Iran to abandon Nuclear Non Proliferation (NPT) if threatened to cut down on nuclear activities

Saturday, February 11, 2006 Coming on the anniversary of the 1979 Islamic Revolution, Mahmoud Ahmadinejad has said that if forced to limit its nuclear activities, Iran will altogether abandon the NPT.

Ahmad said that the nuclear program is a peaceful pursuit to better "industry, medicine and economy". Addressing large crowds in Tehran, he attacked the notion of a referral to the United Nations Security Council, and the perceived bullying by the board of the International Atomic Energy Agency. He further warned, in reference to Article IV of the NPT which allows for civilian development of nuclear energy, in exchange for nuclear weapons states disarming (Article VI), that "On the other hand, if we are seeing that in total disregard for our following these rules and regulations that you still push to impose on Iranian rights- understand that it will not be tolerated and that the nation of Iran will reconsider its policies".

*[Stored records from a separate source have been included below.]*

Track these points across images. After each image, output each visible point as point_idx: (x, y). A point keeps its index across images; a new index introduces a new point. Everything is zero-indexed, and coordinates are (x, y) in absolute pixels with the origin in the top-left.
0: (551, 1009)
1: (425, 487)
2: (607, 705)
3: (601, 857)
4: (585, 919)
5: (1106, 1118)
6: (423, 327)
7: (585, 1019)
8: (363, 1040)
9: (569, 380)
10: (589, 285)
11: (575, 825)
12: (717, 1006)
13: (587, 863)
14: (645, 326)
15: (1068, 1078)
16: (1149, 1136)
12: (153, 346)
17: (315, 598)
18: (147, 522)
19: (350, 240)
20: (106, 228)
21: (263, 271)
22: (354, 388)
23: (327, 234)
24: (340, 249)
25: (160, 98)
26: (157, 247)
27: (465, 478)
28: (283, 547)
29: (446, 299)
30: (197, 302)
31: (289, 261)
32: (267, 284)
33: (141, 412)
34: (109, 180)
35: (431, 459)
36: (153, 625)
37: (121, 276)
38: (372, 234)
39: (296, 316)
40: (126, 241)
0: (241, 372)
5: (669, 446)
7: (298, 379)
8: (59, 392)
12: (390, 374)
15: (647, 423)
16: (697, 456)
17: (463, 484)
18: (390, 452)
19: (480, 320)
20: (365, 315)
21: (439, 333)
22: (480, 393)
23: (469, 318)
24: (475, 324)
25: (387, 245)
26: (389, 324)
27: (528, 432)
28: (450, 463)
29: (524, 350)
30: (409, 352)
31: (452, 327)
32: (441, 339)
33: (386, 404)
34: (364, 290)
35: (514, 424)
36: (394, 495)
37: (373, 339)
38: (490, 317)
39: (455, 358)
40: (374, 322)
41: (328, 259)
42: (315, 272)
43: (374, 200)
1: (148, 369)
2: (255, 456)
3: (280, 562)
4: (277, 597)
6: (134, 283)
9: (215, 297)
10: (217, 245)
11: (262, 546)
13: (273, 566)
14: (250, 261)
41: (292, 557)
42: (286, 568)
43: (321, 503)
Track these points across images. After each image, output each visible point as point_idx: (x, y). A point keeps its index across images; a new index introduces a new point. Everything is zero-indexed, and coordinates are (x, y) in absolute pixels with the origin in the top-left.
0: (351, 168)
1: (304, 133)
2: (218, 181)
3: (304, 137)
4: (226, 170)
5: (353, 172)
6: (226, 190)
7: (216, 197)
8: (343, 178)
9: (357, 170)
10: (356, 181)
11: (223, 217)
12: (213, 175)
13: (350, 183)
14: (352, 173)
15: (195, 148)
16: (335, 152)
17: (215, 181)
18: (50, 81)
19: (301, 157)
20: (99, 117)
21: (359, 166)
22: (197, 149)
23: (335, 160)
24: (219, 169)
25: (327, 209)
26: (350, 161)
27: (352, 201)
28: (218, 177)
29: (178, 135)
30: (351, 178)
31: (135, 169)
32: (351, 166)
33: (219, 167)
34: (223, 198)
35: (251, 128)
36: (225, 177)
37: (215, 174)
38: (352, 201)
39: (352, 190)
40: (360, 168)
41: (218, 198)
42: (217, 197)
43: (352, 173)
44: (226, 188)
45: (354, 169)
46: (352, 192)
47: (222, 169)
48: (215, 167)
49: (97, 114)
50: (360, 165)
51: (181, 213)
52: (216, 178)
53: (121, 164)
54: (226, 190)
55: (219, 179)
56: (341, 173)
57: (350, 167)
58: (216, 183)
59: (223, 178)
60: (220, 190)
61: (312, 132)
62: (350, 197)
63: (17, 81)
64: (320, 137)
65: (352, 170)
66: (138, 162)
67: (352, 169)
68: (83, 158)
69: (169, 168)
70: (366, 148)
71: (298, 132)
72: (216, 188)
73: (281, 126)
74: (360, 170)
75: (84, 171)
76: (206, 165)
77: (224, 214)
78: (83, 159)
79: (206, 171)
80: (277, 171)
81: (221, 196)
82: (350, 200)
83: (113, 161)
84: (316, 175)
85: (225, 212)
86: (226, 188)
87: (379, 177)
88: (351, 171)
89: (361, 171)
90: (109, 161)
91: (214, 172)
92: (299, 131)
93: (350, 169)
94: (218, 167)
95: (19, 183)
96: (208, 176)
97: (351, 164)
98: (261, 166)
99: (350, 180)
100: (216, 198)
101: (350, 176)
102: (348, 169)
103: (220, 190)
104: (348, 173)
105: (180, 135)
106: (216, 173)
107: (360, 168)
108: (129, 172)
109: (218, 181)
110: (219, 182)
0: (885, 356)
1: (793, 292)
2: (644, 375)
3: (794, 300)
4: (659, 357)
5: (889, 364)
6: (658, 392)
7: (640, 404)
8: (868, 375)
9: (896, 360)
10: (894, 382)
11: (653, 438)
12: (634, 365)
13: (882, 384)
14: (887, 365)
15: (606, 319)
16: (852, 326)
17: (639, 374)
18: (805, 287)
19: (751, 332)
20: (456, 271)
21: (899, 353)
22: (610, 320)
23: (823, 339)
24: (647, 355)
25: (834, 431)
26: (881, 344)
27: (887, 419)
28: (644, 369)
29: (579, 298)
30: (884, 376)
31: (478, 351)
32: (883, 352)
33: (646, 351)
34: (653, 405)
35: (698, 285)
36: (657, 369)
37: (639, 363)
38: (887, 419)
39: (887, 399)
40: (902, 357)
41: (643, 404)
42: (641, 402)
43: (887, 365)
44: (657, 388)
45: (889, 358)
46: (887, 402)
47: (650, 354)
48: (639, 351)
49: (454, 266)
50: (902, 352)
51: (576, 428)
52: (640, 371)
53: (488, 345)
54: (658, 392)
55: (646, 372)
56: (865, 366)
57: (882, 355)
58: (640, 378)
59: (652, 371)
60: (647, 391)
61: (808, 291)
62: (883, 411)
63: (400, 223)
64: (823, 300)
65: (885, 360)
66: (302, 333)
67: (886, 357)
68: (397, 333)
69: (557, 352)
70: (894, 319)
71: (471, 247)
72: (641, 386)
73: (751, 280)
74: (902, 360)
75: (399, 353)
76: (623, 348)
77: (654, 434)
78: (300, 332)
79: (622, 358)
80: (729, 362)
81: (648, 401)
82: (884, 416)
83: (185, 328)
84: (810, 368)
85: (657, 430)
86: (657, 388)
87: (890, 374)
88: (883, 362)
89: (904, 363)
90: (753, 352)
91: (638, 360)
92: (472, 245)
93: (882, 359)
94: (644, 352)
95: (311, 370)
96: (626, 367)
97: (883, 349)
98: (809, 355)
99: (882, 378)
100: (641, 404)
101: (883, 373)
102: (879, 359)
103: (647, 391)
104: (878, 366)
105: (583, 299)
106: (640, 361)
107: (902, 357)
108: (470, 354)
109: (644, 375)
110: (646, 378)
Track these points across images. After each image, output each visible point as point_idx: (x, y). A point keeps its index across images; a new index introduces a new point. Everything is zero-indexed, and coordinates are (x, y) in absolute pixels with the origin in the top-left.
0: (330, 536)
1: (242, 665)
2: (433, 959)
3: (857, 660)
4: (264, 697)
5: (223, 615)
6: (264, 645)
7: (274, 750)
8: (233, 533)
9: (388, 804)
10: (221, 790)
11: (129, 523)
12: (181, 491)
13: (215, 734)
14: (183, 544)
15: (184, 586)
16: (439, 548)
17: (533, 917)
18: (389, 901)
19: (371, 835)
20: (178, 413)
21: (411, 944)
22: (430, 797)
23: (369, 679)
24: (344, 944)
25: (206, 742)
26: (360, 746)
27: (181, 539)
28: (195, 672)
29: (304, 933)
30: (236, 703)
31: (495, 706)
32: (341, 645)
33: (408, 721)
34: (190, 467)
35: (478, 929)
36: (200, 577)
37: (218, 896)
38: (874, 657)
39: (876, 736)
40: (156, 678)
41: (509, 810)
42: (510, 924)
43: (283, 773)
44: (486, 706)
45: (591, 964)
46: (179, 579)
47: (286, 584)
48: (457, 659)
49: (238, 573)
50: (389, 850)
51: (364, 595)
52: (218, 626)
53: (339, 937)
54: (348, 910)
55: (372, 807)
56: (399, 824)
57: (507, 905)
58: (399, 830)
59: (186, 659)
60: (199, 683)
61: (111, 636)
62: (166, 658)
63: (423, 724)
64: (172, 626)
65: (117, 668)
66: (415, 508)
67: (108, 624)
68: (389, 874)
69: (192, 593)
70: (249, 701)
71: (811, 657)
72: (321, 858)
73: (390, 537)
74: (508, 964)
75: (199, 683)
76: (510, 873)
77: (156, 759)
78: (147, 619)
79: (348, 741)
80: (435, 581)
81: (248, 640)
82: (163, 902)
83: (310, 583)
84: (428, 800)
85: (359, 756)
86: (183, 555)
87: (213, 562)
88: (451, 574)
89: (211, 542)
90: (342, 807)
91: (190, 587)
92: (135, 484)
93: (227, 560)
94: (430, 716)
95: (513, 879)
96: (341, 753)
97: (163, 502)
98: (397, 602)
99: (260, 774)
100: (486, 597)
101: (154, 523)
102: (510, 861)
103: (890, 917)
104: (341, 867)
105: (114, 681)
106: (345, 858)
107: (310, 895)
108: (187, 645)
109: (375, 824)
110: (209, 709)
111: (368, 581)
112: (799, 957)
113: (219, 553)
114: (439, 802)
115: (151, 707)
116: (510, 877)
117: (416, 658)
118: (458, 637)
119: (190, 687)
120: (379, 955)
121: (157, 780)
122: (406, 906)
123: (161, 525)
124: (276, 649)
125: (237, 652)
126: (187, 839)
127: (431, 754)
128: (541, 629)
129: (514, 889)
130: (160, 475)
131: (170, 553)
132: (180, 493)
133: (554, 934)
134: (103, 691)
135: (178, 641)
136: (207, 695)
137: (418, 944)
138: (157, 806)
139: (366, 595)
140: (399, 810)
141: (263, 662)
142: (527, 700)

Although the vast majority of sovereign states (187) are party to the NPT, Iran would join the small minority of states that are not party to the NPT. North Korea withdrew from the NPT on January 10, 2003. India, Pakistan, and Israel are not parties to the NPT.

Having previously reiterated in 2004 that it would not leave the NPT, Iran performed a u-turn on its position towards treaty signatories, first showing signs during September 2005 when Iran's top nuclear negotiator that it would quit the NPT when Ali Larijani warned that Tehran could quit the NPT if brought before the UNSC.